The Living Sculpture, a residential project located in Salzburg, Austria, embodies the harmonious merger of architectural design and natural surroundings. The project's goal is to integrate the living spaces within the environment, drawing inspiration from the area's natural beauty and utilizing strategic visual connections with iconic landmarks such as the Leopoldkron Castle, the Leopoldskorner pond, Hohensalzburg fortress, and the Untersberg. The project's unique floor plan and three-dimensional building shape are carefully crafted to enhance these views, while the exterior design seamlessly integrates the interior spaces with the surrounding environment.
The end result of the project was the realization of two sleek, asymmetrical structures featuring a central opening. The ground floor entryway is defined by the configuration of the ancillary facility and the main building, resulting in a narrow spatial configuration. The slender design of the ground floor reveals a sweeping vista of the garden, including a water feature and a sculptural staircase, imbuing the architecture with an artistic flair. The combination of these elements generates an inviting and dynamic entrance experience that establishes the overall aesthetic of the development.
The ground floor spaces of the project are designed to seamlessly integrate with the natural surroundings through their form and the exterior garden design. These spaces evoke a sense of warmth and homeliness, reminiscent of a hobbit cave. The garden, Leopoldkroner pond, and Untersberg mountain serve as prominent visual references in the design, creating a harmonious connection between the interior and exterior spaces.
The outdoor area of the project is crafted as a fluid transition between the built environment and the natural surroundings. The design of the water feature is strategically orientated to align with the Leopoldkroner pond, creating a visual connection between the two bodies of water. The water feature is also elevated in relation to the surrounding terrain, adding an element of movement and dynamic to the space. The residential sculpture can be accessed via an external spiral staircase, allowing for an immersive experience of the architectural form and landscaping. The use of organic shapes and strategic planting serves to seamlessly integrate the structure into the landscape, creating a cohesive and unified design.
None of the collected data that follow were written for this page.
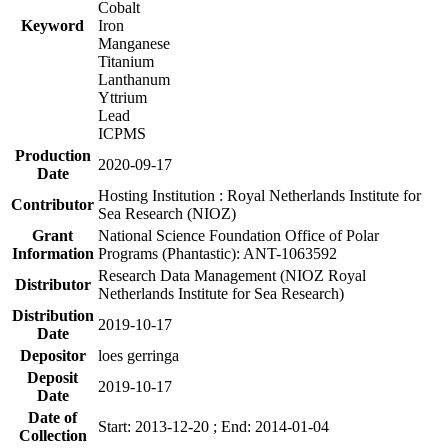
Cobalt
Keyword
Iron
Manganese
Titanium
Lanthanum
Yttrium
Lead
ICPMS
Production
2020-09-17
Date
Hosting Institution : Royal Netherlands Institute for
Contributor
Sea Research (NIOZ)
Grant
National Science Foundation Office of Polar
Information
Programs (Phantastic): ANT-1063592
Research Data Management (NIOZ Royal
Distributor
Netherlands Institute for Sea Research)
Distribution
2019-10-17
Date
Depositor
loes gerringa
Deposit
2019-10-17
Date
Date of
Start: 2013-12-20 ; End: 2014-01-04
Collection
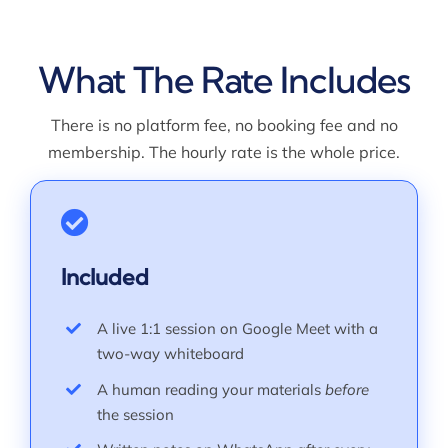
What The Rate Includes
There is no platform fee, no booking fee and no
membership. The hourly rate is the whole price.
Included
A live 1:1 session on Google Meet with a
two-way whiteboard
A human reading your materials
before
the session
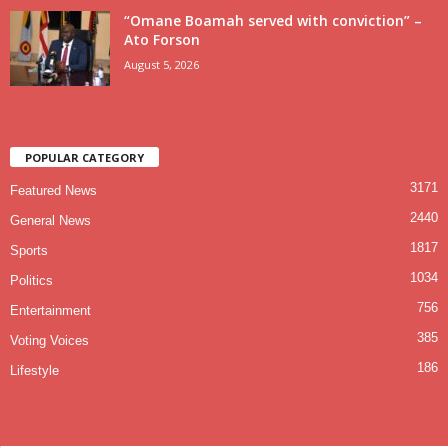
“Omane Boamah served with conviction” –
Ato Forson
August 5, 2026
POPULAR CATEGORY
3171
Featured News
2440
General News
1817
Sports
1034
Politics
756
Entertainment
385
Voting Voices
186
Lifestyle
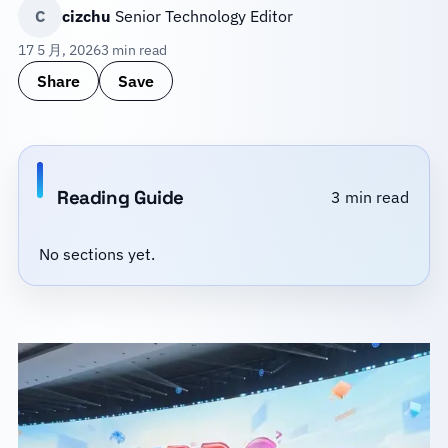
C
cizchu
Senior Technology Editor
17 5 月, 2026
3 min read
Share
Save
Reading Guide
3 min read
No sections yet.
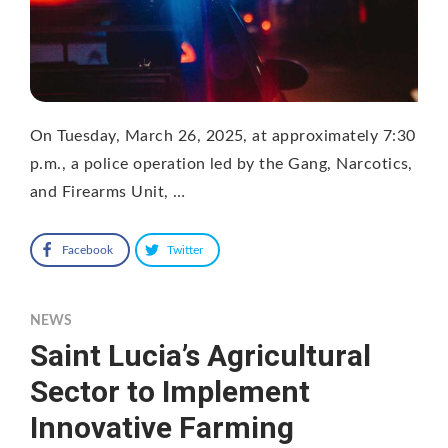
On Tuesday, March 26, 2025, at approximately 7:30
p.m., a police operation led by the Gang, Narcotics,
and Firearms Unit, …
Facebook
Twitter
NEWS
Saint Lucia’s Agricultural
Sector to Implement
Innovative Farming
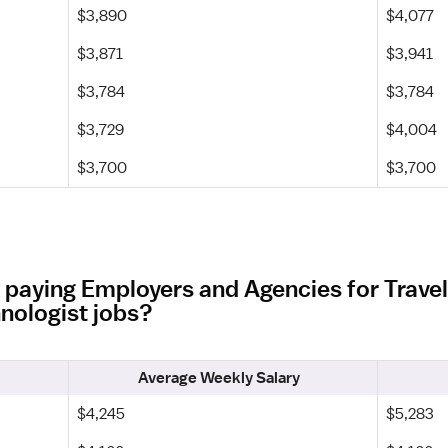
$3,890
$4,077
$3,871
$3,941
$3,784
$3,784
$3,729
$4,004
$3,700
$3,700
 paying Employers and Agencies for Trave
nologist jobs?
Average Weekly Salary
$4,245
$5,283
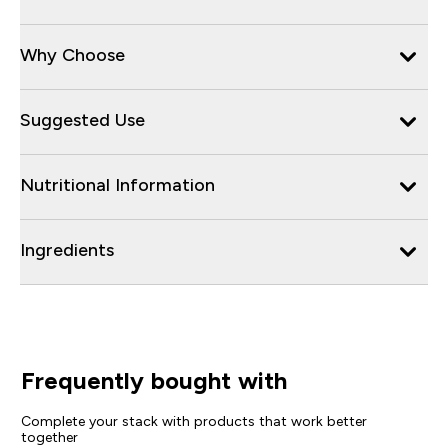
Why Choose
Suggested Use
Nutritional Information
Ingredients
Frequently bought with
Complete your stack with products that work better
together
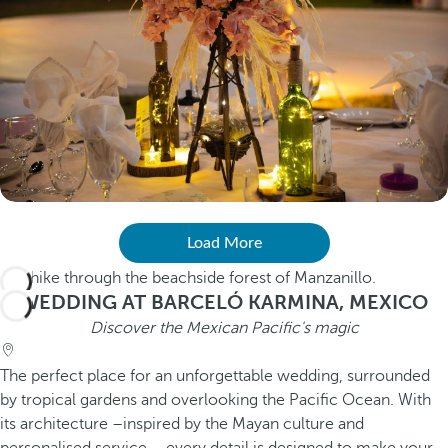
Load More
WEDDING AT BARCELÓ KARMINA, MEXICO
Discover the Mexican Pacific's magic
The perfect place for an unforgettable wedding, surrounded
by tropical gardens and overlooking the Pacific Ocean. With
its architecture –inspired by the Mayan culture and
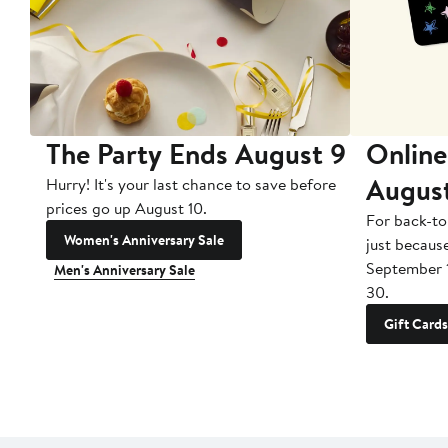
The Party Ends August 9
Online
Augus
Hurry! It's your last chance to save before
prices go up August 10.
For back-to
Women's Anniversary Sale
just becaus
September 
Men's Anniversary Sale
30.
Gift Cards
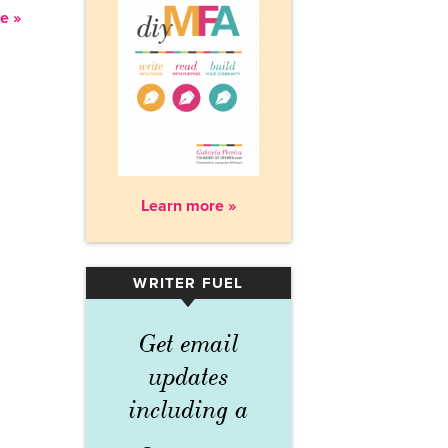
e »
Learn more »
WRITER FUEL
▾
Get email
updates
including a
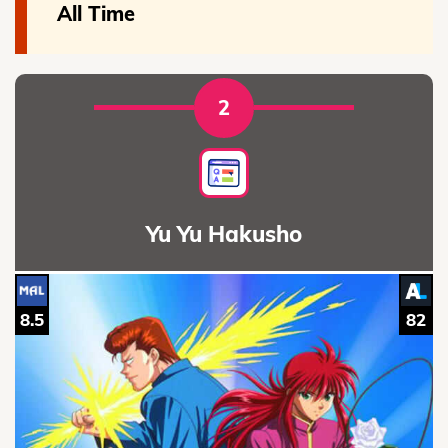
All Time
2
Yu Yu Hakusho
8.5
82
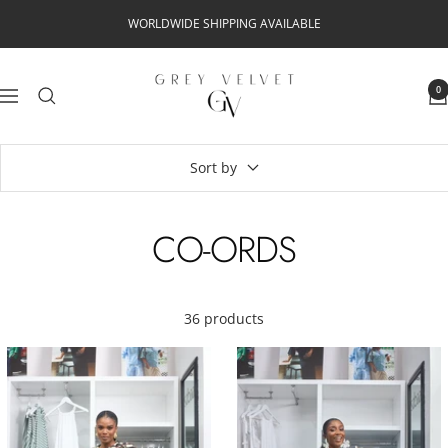
Skip
WORLDWIDE SHIPPING AVAILABLE
to
content
Grey
0
Navigation
Velvet
Sort by
CO-ORDS
36 products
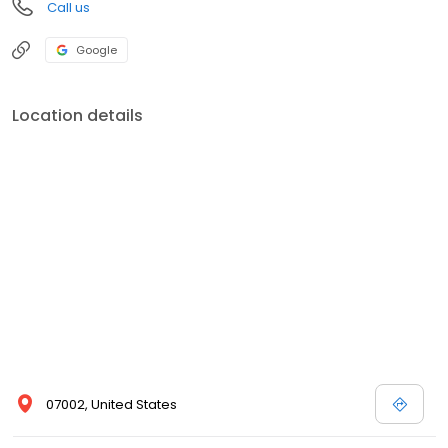
Call us
Google
Location details
07002, United States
The design of the first floor is heavily influenced by the connection to the exterior spaces. The living area is connected with the outdoors through two expansive terraces, one facing the Leopoldskroner pond, fortress Hohensalzburg, and Schloss Leopoldskron, and the other oriented towards the private realm. These terraces allow for a fluid transition between the indoor and outdoor spaces. The architectural design of the living sculpture encourages exploration, allowing for a circular traversal via two vertical openings that connect the interior and exterior spaces.
The construction of this project employed the use of timber frame method, utilizing precision-cut wooden frames that were fabricated using a CNC milling machine, and subsequently clad with wooden boards. The outer walls were insulated with ample thermal insulation material, placed between the individual wooden studs. The exterior finish of the building was achieved by applying Polyurea, a material commonly used in the construction of rhinoceros enclosures in zoos, chosen for its durability and natural aesthetic.